Lu par… Anne

Intelligence et grâce
Camarade Papa, c’est le papa du petit social-narrateur d’une deux parties du roman bi-goût de Gauz. Parfum d’enfance d’un enfant noir en Hollande que l’on « renvoie » en Afrique, la tête farcie d’idéologie marxiste ; parfum d’exotisme sur les traces du jeune Dabilly qui part chercher l’aventure sur le même continent, alors enjeu de toutes les convoitises occidentales.
Les deux parcours, aux tonalités très différentes, sont vus comme un ressac, l’apport d’un flux dans un sens puis dans un autre, courant chargé de limon qu’il dépose d’une rive à l’autre.
D’un côté, le jeune Dabilly quitte donc son Indre et Loir natal à la fin du 19e siècle, aux décès de ses parents, mu par l’envie d’ailleurs et une sincère curiosité. Il arrive dans ce qui deviendra la Côte d’Ivoire où règne un bon gros bordel. Très vite, on lui signifie que « tout est à inventer, à commencer par nous-mêmes » et c’est indubitablement ce que Dabilly est venu chercher ici. Empreint d’une droiture candide, il navigue entre les différents colons, pas tous bêtes et méchants mais toujours assurés du bien-fondé de leur absurde entreprise. Assez vite, ce sont les autochtones qui retiennent l’attention de Dabilly, qui les observe de manière méticuleuse et bienveillante. Il apprend leur langue, s’épanouit à leur contact et s’éprend d’Adjo « Salgass » (pour « Sale garce », comme l’appellent les Blancs à qui elle se refuse), hiératique princesse Krinjabo qui jette sur lui son dévolu.

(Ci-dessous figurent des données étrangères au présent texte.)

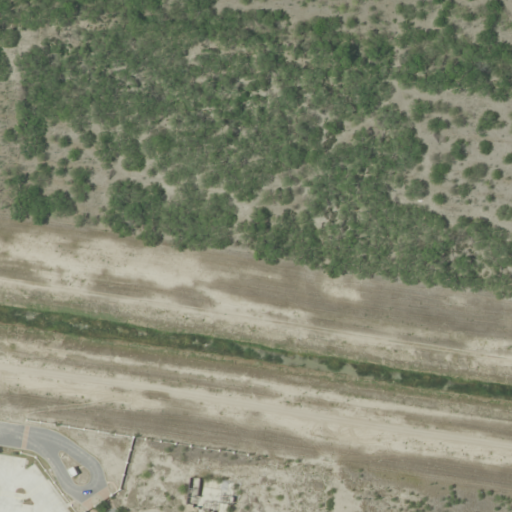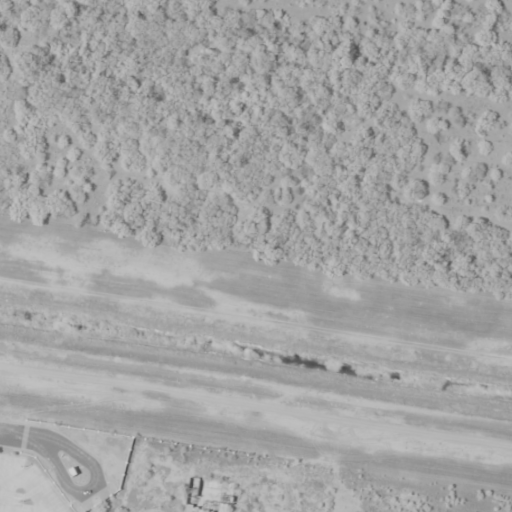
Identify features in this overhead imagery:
road: (61, 458)
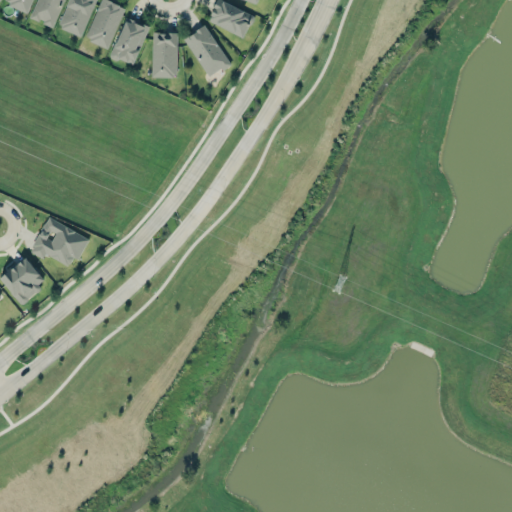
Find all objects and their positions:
building: (252, 1)
building: (19, 4)
building: (76, 15)
building: (230, 17)
building: (104, 22)
building: (129, 40)
building: (206, 50)
building: (164, 54)
road: (173, 198)
road: (191, 219)
building: (58, 241)
building: (22, 279)
power tower: (340, 287)
building: (0, 293)
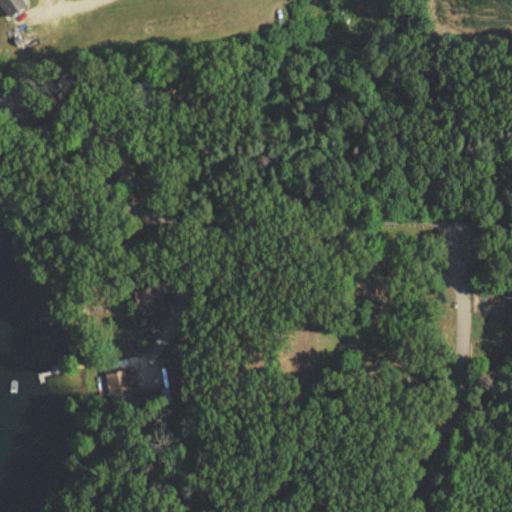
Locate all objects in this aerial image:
road: (82, 5)
building: (14, 8)
road: (193, 205)
road: (428, 221)
building: (142, 380)
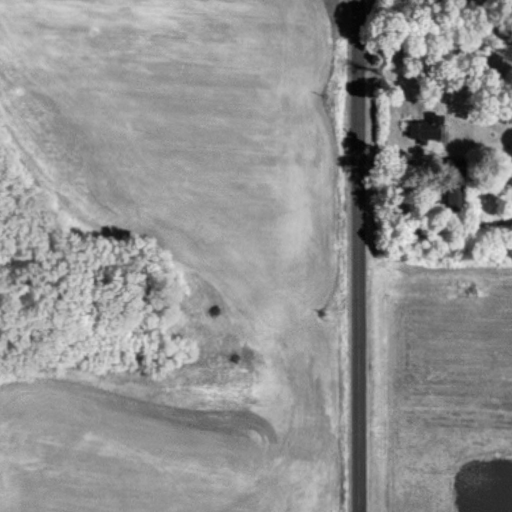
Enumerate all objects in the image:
building: (423, 128)
building: (452, 186)
road: (359, 256)
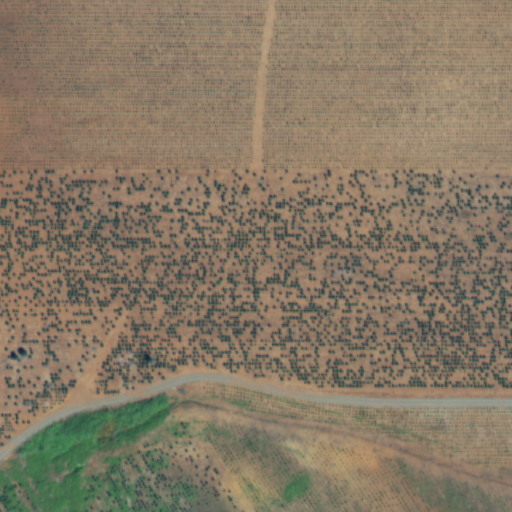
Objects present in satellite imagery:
crop: (256, 256)
road: (248, 386)
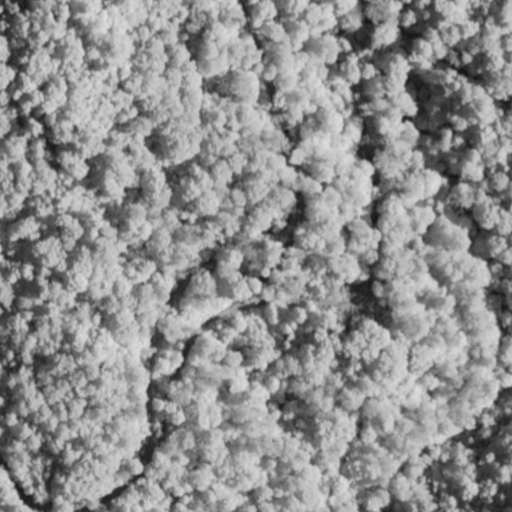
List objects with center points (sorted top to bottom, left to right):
road: (461, 471)
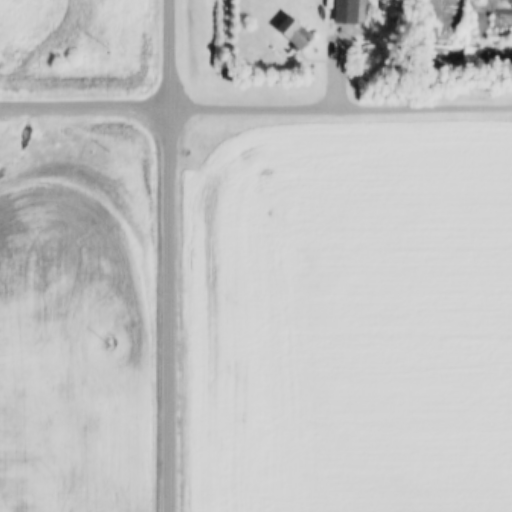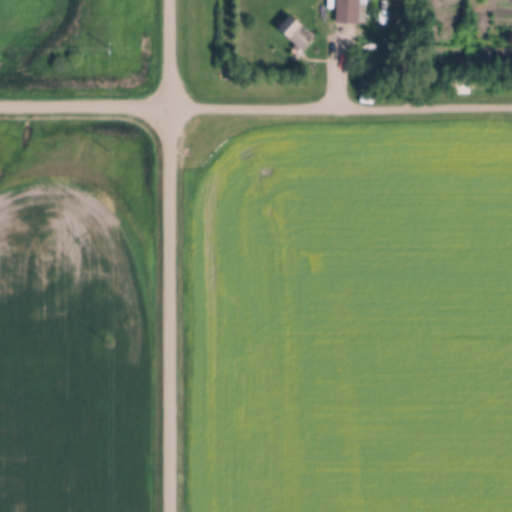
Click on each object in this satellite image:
building: (349, 12)
building: (297, 33)
road: (169, 52)
road: (339, 71)
road: (84, 105)
road: (424, 107)
road: (252, 108)
road: (169, 308)
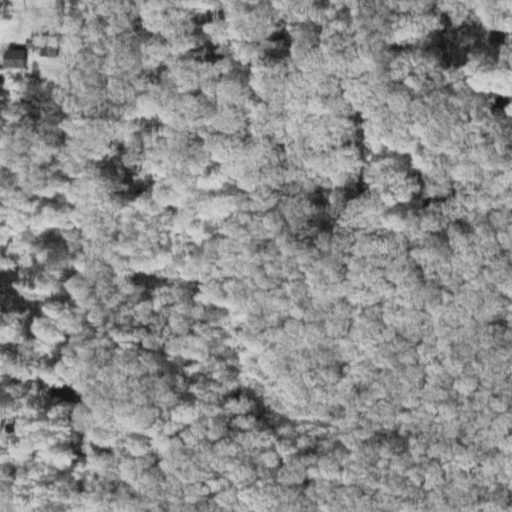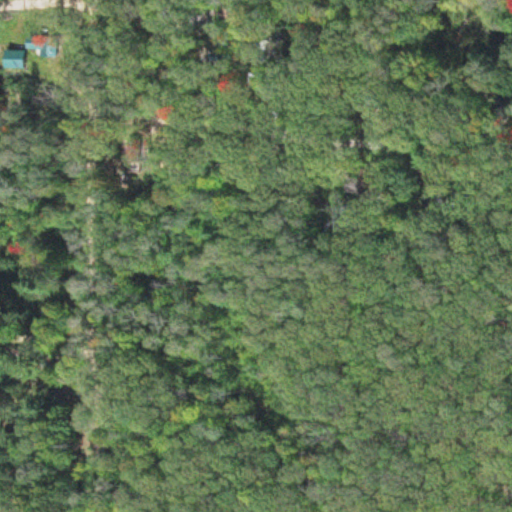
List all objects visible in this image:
road: (92, 176)
road: (48, 364)
road: (106, 432)
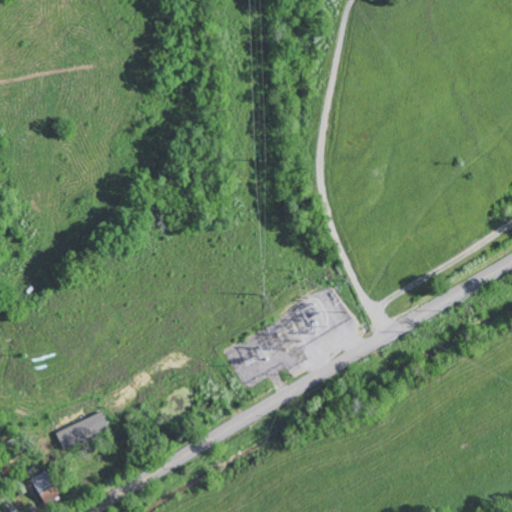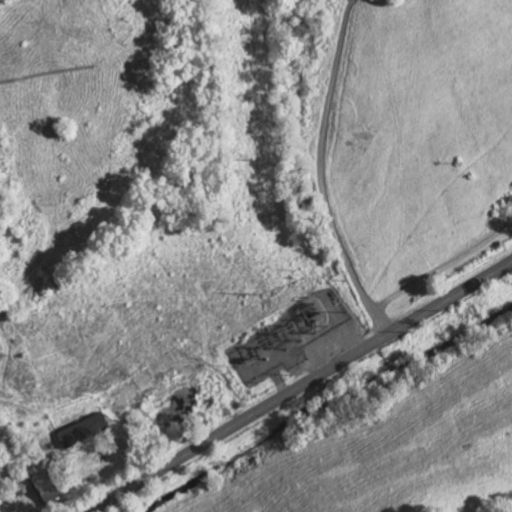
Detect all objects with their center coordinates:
power tower: (262, 161)
road: (434, 276)
power tower: (260, 296)
power substation: (294, 337)
power tower: (268, 355)
road: (302, 387)
building: (87, 430)
building: (48, 490)
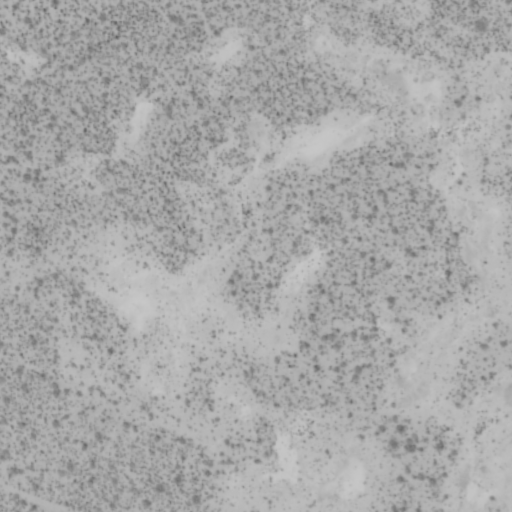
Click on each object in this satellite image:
airport: (256, 256)
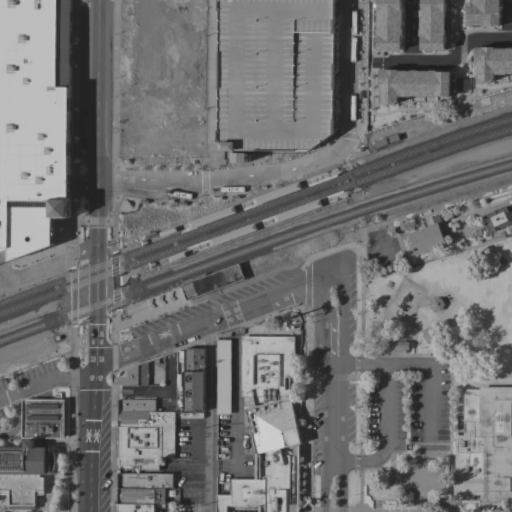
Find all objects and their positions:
road: (456, 7)
building: (511, 7)
building: (481, 13)
building: (274, 17)
road: (506, 34)
road: (209, 53)
building: (480, 56)
road: (510, 64)
building: (416, 68)
building: (389, 73)
building: (476, 84)
road: (97, 91)
building: (33, 115)
building: (33, 122)
building: (198, 122)
building: (237, 157)
road: (292, 167)
railway: (333, 173)
road: (83, 183)
railway: (343, 196)
railway: (255, 208)
road: (95, 216)
railway: (254, 218)
building: (496, 218)
building: (497, 218)
building: (426, 236)
building: (427, 237)
railway: (254, 250)
road: (47, 265)
building: (211, 281)
building: (210, 282)
building: (436, 304)
road: (95, 307)
park: (448, 313)
road: (215, 321)
building: (429, 335)
building: (394, 347)
building: (395, 347)
building: (133, 375)
building: (130, 376)
building: (222, 377)
road: (46, 378)
building: (191, 379)
building: (193, 379)
road: (430, 379)
road: (334, 393)
building: (135, 405)
road: (383, 408)
road: (14, 417)
road: (212, 417)
building: (41, 418)
building: (266, 424)
building: (265, 426)
building: (145, 429)
building: (142, 434)
road: (93, 438)
building: (484, 445)
building: (484, 446)
building: (30, 451)
building: (144, 452)
building: (138, 462)
building: (23, 472)
building: (144, 480)
building: (139, 491)
building: (140, 495)
building: (405, 496)
building: (138, 507)
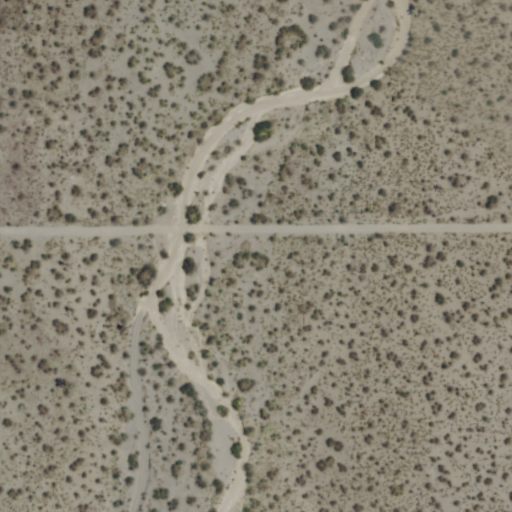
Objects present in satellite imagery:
road: (256, 234)
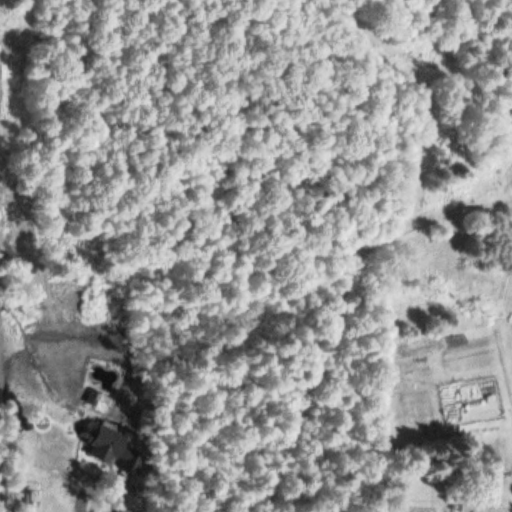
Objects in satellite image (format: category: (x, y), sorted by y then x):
building: (105, 443)
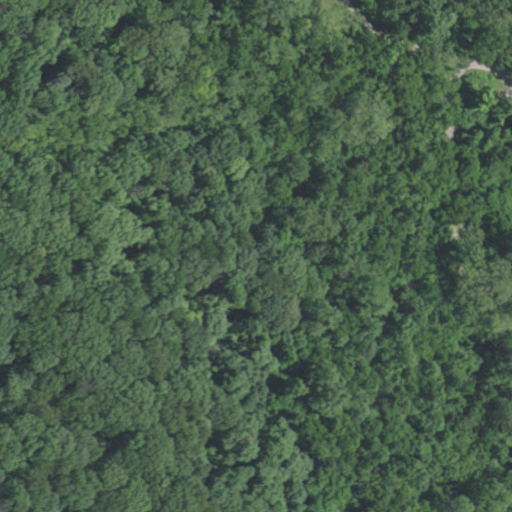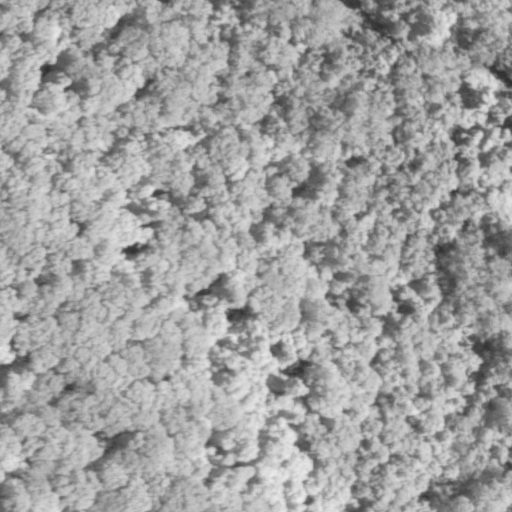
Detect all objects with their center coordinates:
road: (316, 187)
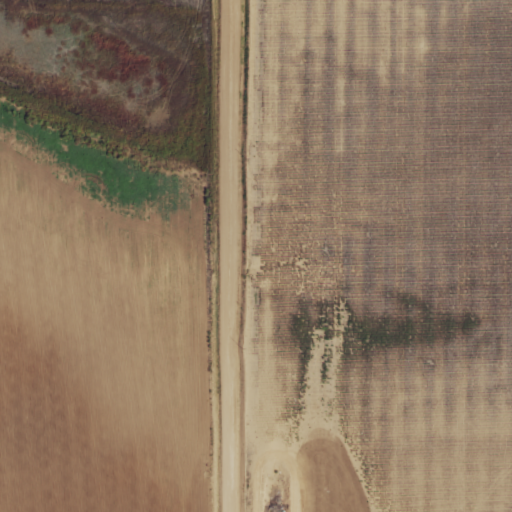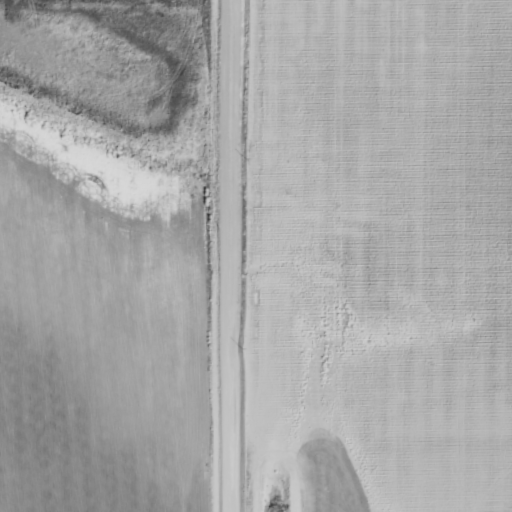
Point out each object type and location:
road: (236, 256)
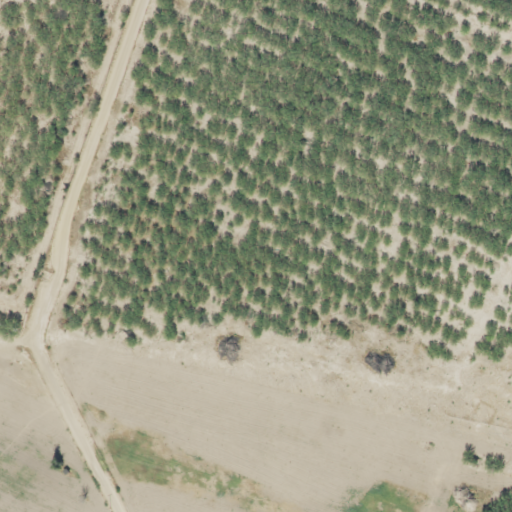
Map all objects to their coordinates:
road: (255, 363)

La partie de Dabilly est racontée avec un humanisme élégant dans une langue dont le classicisme sobre et travaillé évoque un peu les écrits anthropologiques d’un Théodore Monod.
Le ton de la partie du petit Communiste dont on ne connaît pas le nom est très différent, tout en humour et tendresse. Il faut dire que le petit, biberonné au discours marxiste-léniniste, l’a assimilé sans toujours bien le comprendre. Sa langue maternelle est donc un joyeux mélange de français, d’africanismes et de verbatim communiste, le tout approximativement digéré, donnant naissance à un style revigorant et inventif: « je suis né là. Je connais toutes les vitrines à bisous [les sex-shops] et elles me connaissent toutes. Lors des sorties de la classe populaire, je bonjoure toute la rue. Marko-le-jaloux me chuchote « Klootzak ! » Réaction: tirage automatique de cheveux et lutte de classe. On finit en lacets par terre. Les autres enfants de la classe populaire crient et rient, les maîtresses se follent […]. Marko se trompe : Maman ne vend pas des bisous. Maman est seulement une putain de socialiste, dit Camarade Papa. »
Et c’est ce petit garçon foncièrement multiculturel que l’on envoie en Afrique, dans un pays qui n’est pas le sien, pour renouer avec des origines avec lesquelles il n’a pas grand lien.
Sans vanter « le temps béni des colonies », Camarade Papa est donc un roman qui clame les vertus de l’échange (et non de l’échangisme, ne pas confondre) d’une subtilité dont beaucoup devrait s’inspirer, d’une érudition qui éveille la curiosité, et d’une inventivité langagière réjouissante.